# Switching to Melbourne



## amir_a (Sep 24, 2010)

Hi guys, 

I am current student of Adelaide university in Master of Mechatronics Engineering and it is my first semester. 
I want to know if you think it worths to switch to The Melbourne University to continue my study. I think I may 
need a master degree of a high ranked university to prove myself at least for the first job.

Tnx.


----------



## Wanderer (Jun 16, 2007)

Melbourne Uni may have a higher standard as far as Universities go but it is not the only thing that will affect your chances of employment.
You'll also need to go through the visa process requirements in changing courses too.


----------



## amir_a (Sep 24, 2010)

Wanderer said:


> Melbourne Uni may have a higher standard as far as Universities go but it is not the only thing that will affect your chances of employment.
> You'll also need to go through the visa process requirements in changing courses too.
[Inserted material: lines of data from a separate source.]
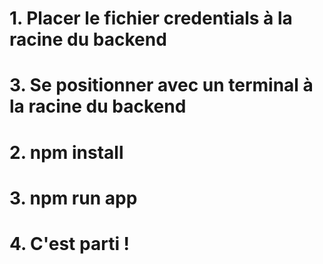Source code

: # 1. Placer le fichier credentials à la racine du backend
# 3. Se positionner avec un terminal à la racine du backend
# 2. npm install
# 3. npm run app
# 4. C'est parti !
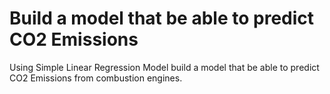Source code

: # Build a model that be able to predict CO2 Emissions
Using Simple Linear Regression Model build a model that be able to predict CO2 Emissions from combustion engines.
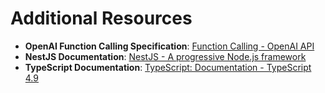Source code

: # Additional Resources

- **OpenAI Function Calling Specification**:
  [Function Calling - OpenAI API](https://platform.openai.com/docs/guides/gpt/function-calling)
- **NestJS Documentation**:
  [NestJS - A progressive Node.js framework](https://docs.nestjs.com/)
- **TypeScript Documentation**:
  [TypeScript: Documentation - TypeScript 4.9](https://www.typescriptlang.org/docs/)
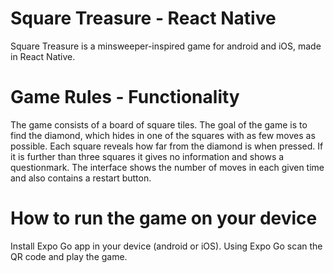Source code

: # Square Treasure - React Native
Square Treasure is a minsweeper-inspired game for android and iOS, made in React Native.

# Game Rules - Functionality
The game consists of a board of square tiles. The goal of the game is to find the diamond,
which hides in one of the squares with as few moves as possible. Each square reveals how
far from the diamond is when pressed. If it is further than three squares it gives no 
information and shows a questionmark. The interface shows the number of moves in each given
time and also contains a restart button.

# How to run the game on your device
Install Expo Go app in your device (android or iOS). Using Expo Go scan the QR code and
play the game.
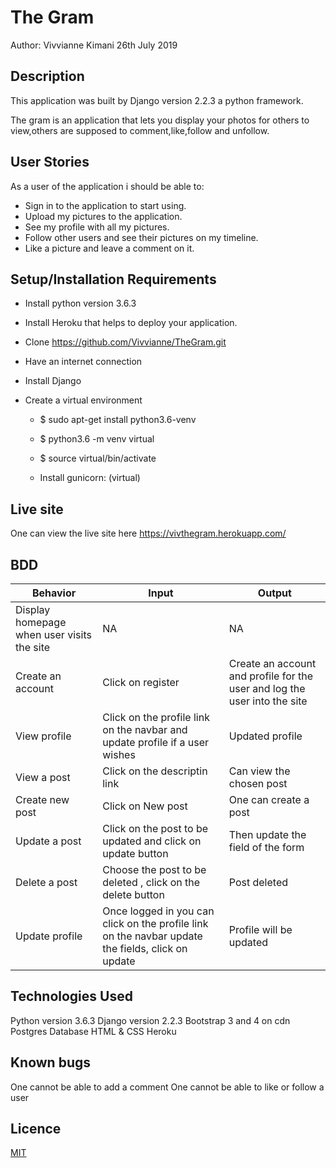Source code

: # The Gram
Author: Vivvianne Kimani
26th July 2019

## Description 

This application was built by Django version 2.2.3 a python framework.

The gram is an application that lets you display your photos for others to view,others are supposed to comment,like,follow and unfollow.

## User Stories

As a user of the application i should be able to:

* Sign in to the application to start using.
* Upload my pictures to the application.
* See my profile with all my pictures.
* Follow other users and see their pictures on my timeline.
* Like a picture and leave a comment on it.

## Setup/Installation Requirements

* Install python version 3.6.3

* Install Heroku that helps to deploy your application.

* Clone https://github.com/Vivvianne/TheGram.git

* Have an internet connection

* Install Django

* Create a virtual environment

    - $ sudo apt-get install python3.6-venv

    - $ python3.6 -m venv virtual

    - $ source virtual/bin/activate

    - Install gunicorn: (virtual)

## Live site 

One can view the live site here https://vivthegram.herokuapp.com/


## BDD
| Behavior | Input | Output|
| -------|-------|-------|
| Display homepage when user visits the site | NA | NA |
| Create an account | Click on register | Create an account and profile for the user and log the user into the site |
| View profile | Click on the profile link on the navbar and update profile if a user wishes| Updated profile |
| View a post | Click on the descriptin link | Can view the chosen post |
| Create new post | Click on New post | One can create a post |
| Update a post | Click on the post to be updated and click on update button | Then update the field of the form |
| Delete a post | Choose the post to be deleted , click on the delete button | Post deleted |
| Update profile | Once logged in you can click on the profile link on the navbar update the fields, click on update | Profile will be updated |


## Technologies Used
Python version 3.6.3
Django version 2.2.3
Bootstrap 3 and 4 on cdn
Postgres Database
HTML & CSS
Heroku

## Known bugs
One cannot be able to add a comment
One cannot be able to like or follow a user


## Licence
[MIT](https://github.com/Vivvianne/TheGram/blob/master/LICENSE)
Lets assume that I can come over my student visa process. Apart from my prospects after graduation, I reckon my chance to attain a relevant work experience to my discipline in Melbourne *during my studying* is more than Adelaide. Am I right?


----------



## Wanderer (Jun 16, 2007)

Melbourne is certainly a larger city but then more people also means more competition too.


----------



## amir_a (Sep 24, 2010)

Good point ! tnx.


----------